**EXTRAIT À LIRE:**
Depuis 1948, le franc CFA bénéficie de la « libre convertibilité ». Cette liberté restreinte autorise la Banque de France à superviser les politiques monétaires de la BCEAO et de la BEAC. Elle s’engage également à leur fournir des devises si elles viennent à épuiser leurs réserves. Pour renforcer ce contrôle, la Banque de France centralise les réserves de change via le Trésor français, qui détient un « compte d’opération » au nom de chaque banque de la Zone franc.
Un lien étroit avec la France et l’euro
La parité du franc CFA, anciennement liée au franc français, est désormais indexée sur l’euro, établissant une parité fixe. Ainsi, 1 euro équivaut à 655,96 francs CFA. La moitié des réserves de change des pays utilisant le franc CFA est conservée auprès de la Banque de France.
La France ne tire pas de profit direct de ces dépôts. Actuellement, la Banque de France rémunère ces dépôts à un taux plancher de 0,75 % par an, et les intérêts sont redistribués aux nations africaines chaque année. Cette réserve garantit une conversion illimitée du franc CFA en euro. Une liberté totale est accordée aux transferts entre les pays de chaque Zone Franc. Les pièces et billets en francs CFA sont fabriqués dans une imprimerie de la Banque de France située à Chamalières, dans la banlieue de Clermont-Ferrand, au centre de la France.

Enregistrements conservés d'une collection:
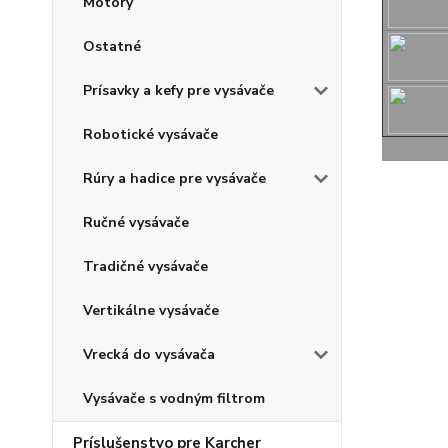
Motory
Ostatné
Prísavky a kefy pre vysávače
Robotické vysávače
Rúry a hadice pre vysávače
Ručné vysávače
Tradičné vysávače
Vertikálne vysávače
Vrecká do vysávača
Vysávače s vodným filtrom
Príslušenstvo pre Karcher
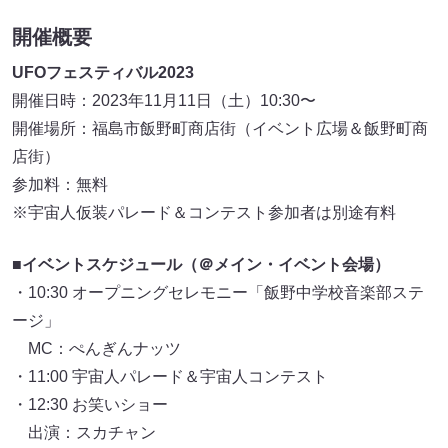
開催概要
UFOフェスティバル2023
開催日時：2023年11月11日（土）10:30〜
開催場所：福島市飯野町商店街（イベント広場＆飯野町商
店街）
参加料：無料
※宇宙人仮装パレード＆コンテスト参加者は別途有料
■イベントスケジュール（＠メイン・イベント会場）
・10:30 オープニングセレモニー「飯野中学校音楽部ステ
ージ」
MC：ぺんぎんナッツ
・11:00 宇宙人パレード＆宇宙人コンテスト
・12:30 お笑いショー
出演：スカチャン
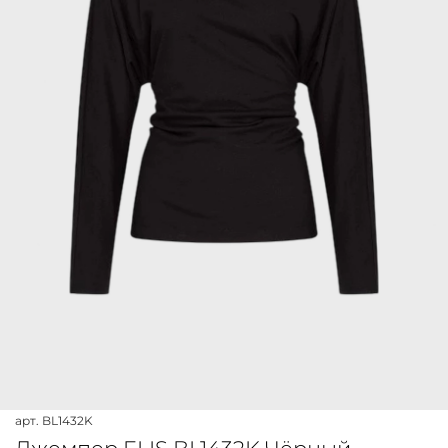
арт.
BL1432K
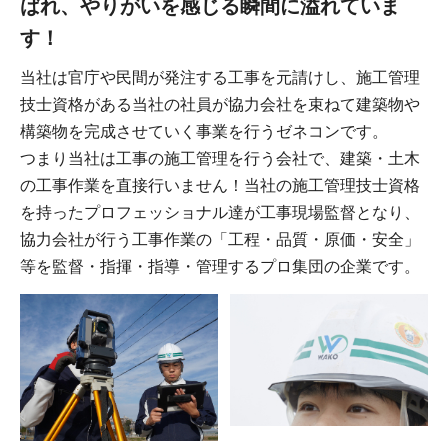
ばれ、やりがいを感じる瞬間に溢れていま
す！
当社は官庁や民間が発注する工事を元請けし、施工管理
技士資格がある当社の社員が協力会社を束ねて建築物や
構築物を完成させていく事業を行うゼネコンです。
つまり当社は工事の施工管理を行う会社で、建築・土木
の工事作業を直接行いません！当社の施工管理技士資格
を持ったプロフェッショナル達が工事現場監督となり、
協力会社が行う工事作業の「工程・品質・原価・安全」
等を監督・指揮・指導・管理するプロ集団の企業です。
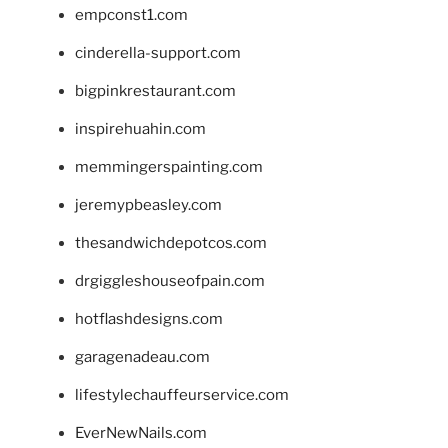
empconst1.com
cinderella-support.com
bigpinkrestaurant.com
inspirehuahin.com
memmingerspainting.com
jeremypbeasley.com
thesandwichdepotcos.com
drgiggleshouseofpain.com
hotflashdesigns.com
garagenadeau.com
lifestylechauffeurservice.com
EverNewNails.com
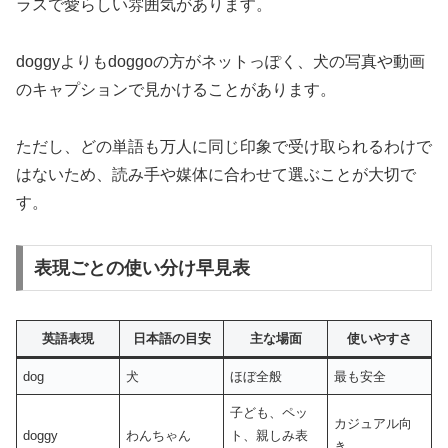
ラスで愛らしい雰囲気があります。
doggyよりもdoggoの方がネットっぽく、犬の写真や動画
のキャプションで見かけることがあります。
ただし、どの単語も万人に同じ印象で受け取られるわけで
はないため、読み手や媒体に合わせて選ぶことが大切で
す。
表現ごとの使い分け早見表
英語表現
日本語の目安
主な場面
使いやすさ
dog
犬
ほぼ全般
最も安全
子ども、ペッ
カジュアル向
doggy
わんちゃん
ト、親しみ表
き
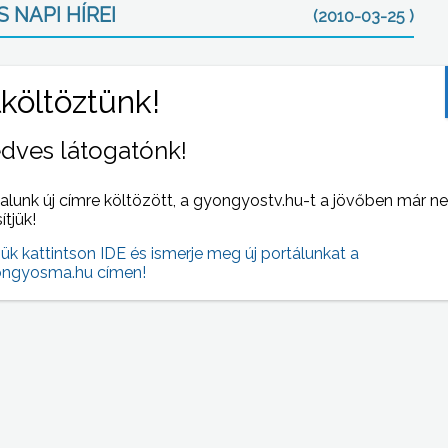
 NAPI HÍREI
(2010-03-25 )
dves látogatónk!
alunk új címre költözött, a gyongyostv.hu-t a jövőben már n
sítjük!
listái
Nemzetközi Tudományos Napok kezdődtek a
jük kattintson IDE és ismerje meg új portálunkat a
Károly Róbert Főiskolán, Gyöngyösön.
ngyosma.hu címen!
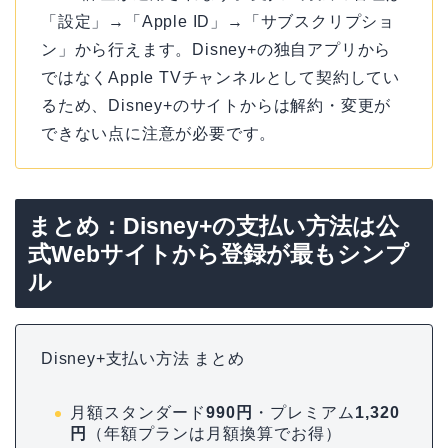
「設定」→「Apple ID」→「サブスクリプショ
ン」から行えます。Disney+の独自アプリから
ではなくApple TVチャンネルとして契約してい
るため、Disney+のサイトからは解約・変更が
できない点に注意が必要です。
まとめ：Disney+の支払い方法は公
式Webサイトから登録が最もシンプ
ル
Disney+支払い方法 まとめ
月額スタンダード
990円
・プレミアム
1,320
円
（年額プランは月額換算でお得）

**CONSIGNE 1:**
Modifiez le passage de l'extrait sur le franc CFA qui commence aux mots « Depuis 1948, le » et s'achève après les mots « Banque de France. », en y substituant « Trésor public » à « Trésor français ».
**CONSIGNE 2:**
Recopiez fidèlement les enregistrements depuis leur début jusqu'à la ligne contenant « Príslušenstvo pre Karcher », celle-ci comprise, sans reproduire les images.

**RÉPONSE ATTENDUE 1:**
Depuis 1948, le franc CFA bénéficie de la « libre convertibilité ». Cette liberté restreinte autorise la Banque de France à superviser les politiques monétaires de la BCEAO et de la BEAC. Elle s’engage également à leur fournir des devises si elles viennent à épuiser leurs réserves. Pour renforcer ce contrôle, la Banque de France centralise les réserves de change via le Trésor public, qui détient un « compte d’opération » au nom de chaque banque de la Zone franc.
Un lien étroit avec la France et l’euro
La parité du franc CFA, anciennement liée au franc français, est désormais indexée sur l’euro, établissant une parité fixe. Ainsi, 1 euro équivaut à 655,96 francs CFA. La moitié des réserves de change des pays utilisant le franc CFA est conservée auprès de la Banque de France.

**RÉPONSE ATTENDUE 2:**
Motory
Ostatné
Prísavky a kefy pre vysávače
Robotické vysávače
Rúry a hadice pre vysávače
Ručné vysávače
Tradičné vysávače
Vertikálne vysávače
Vrecká do vysávača
Vysávače s vodným filtrom
Príslušenstvo pre Karcher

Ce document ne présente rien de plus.